[start of SELECTED PASSAGE]

This WWII pipe was handed over to me by one of my best buddies who has a family tradition of serving in the Army. This pipe once belonged to his eldest maternal Uncle who had participated in WW II as a Sepoy (an Indian soldier serving under British or other European orders) and later during the war rose to become a Junior Commissioned Officer. He had participated in the Operations in North Africa as part of a British Indian Division. It was during one of the battles at El Agheila during November – December 1941 that he had picked this up this pipe with its case from one of the overrun German trenches as a souvenir and had been with him since…. – Regards, Paresh

That was the information that I was looking for about this pipe. It is one thing to assume that the pipe was a War Memorabilia but another thing to get the history behind it. Thanks Paresh. Now I knew that I was dealing with a German soldier’s pipe and pipe case that had been left behind either when he was killed or when he abandoned German trenches in haste fleeing the British Indian Division. His friend’s uncle had picked up the case from the trench as a souvenir. It had remained in the family in the case in parts since that time.

This is where my imagination took over and tried to figure out how the pipe had come to its current state. I wonder what was in the mind of the pipeman who put the pieces together. So I took what I could see and imagined the following scenario from the parts.

[end of SELECTED PASSAGE]

#### REQUIRED ACTIONS
a – According to the WWII pipe passage, where and when did the uncle pick up the pipe and its case?
b – For each statement, say whether the WWII pipe passage agrees with it, and quote the words that decide it:
(i) The uncle began the war as a Sepoy and later became a Junior Commissioned Officer.
(ii) The pipe was picked up from an overrun Italian trench.
(iii) The pipe stayed in the family in one piece.
The records that follow are not needed for either task.

[start of DATA ROWS]

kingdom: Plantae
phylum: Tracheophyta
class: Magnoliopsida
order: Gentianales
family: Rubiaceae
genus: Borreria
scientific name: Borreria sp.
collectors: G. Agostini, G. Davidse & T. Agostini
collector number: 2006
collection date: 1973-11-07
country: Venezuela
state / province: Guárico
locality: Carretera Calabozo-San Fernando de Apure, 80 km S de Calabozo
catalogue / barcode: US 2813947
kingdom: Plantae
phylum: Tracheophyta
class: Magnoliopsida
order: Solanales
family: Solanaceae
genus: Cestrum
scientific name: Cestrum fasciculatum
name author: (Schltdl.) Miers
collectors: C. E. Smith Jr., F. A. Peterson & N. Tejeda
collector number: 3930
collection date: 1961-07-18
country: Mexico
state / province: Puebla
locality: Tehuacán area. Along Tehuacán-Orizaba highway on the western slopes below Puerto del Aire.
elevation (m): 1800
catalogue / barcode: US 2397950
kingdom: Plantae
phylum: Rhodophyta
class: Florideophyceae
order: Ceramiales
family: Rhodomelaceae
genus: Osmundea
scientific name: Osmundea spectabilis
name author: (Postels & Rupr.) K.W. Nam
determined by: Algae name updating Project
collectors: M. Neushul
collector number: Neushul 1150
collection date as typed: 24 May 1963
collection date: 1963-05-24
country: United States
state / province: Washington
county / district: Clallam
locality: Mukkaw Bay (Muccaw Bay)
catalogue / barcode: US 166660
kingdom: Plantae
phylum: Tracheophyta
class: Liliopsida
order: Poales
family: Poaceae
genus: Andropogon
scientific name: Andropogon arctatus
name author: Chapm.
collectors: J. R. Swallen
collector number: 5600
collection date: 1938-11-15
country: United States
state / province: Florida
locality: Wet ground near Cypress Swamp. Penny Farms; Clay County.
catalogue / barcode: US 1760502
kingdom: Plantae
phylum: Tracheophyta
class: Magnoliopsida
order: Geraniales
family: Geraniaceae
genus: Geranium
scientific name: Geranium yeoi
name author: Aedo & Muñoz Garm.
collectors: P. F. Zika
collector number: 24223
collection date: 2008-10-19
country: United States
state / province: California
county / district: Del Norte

[end of DATA ROWS]

#### RESPONSES BY TASK
a – At El Agheila, during one of the battles of November – December 1941.

b –
(i) Yes: "had participated in WW II as a Sepoy (an Indian soldier serving under British or other European orders) and later during the war rose to become a Junior Commissioned Officer"
(ii) No: "from one of the overrun German trenches"
(iii) No: "It had remained in the family in the case in parts since that time."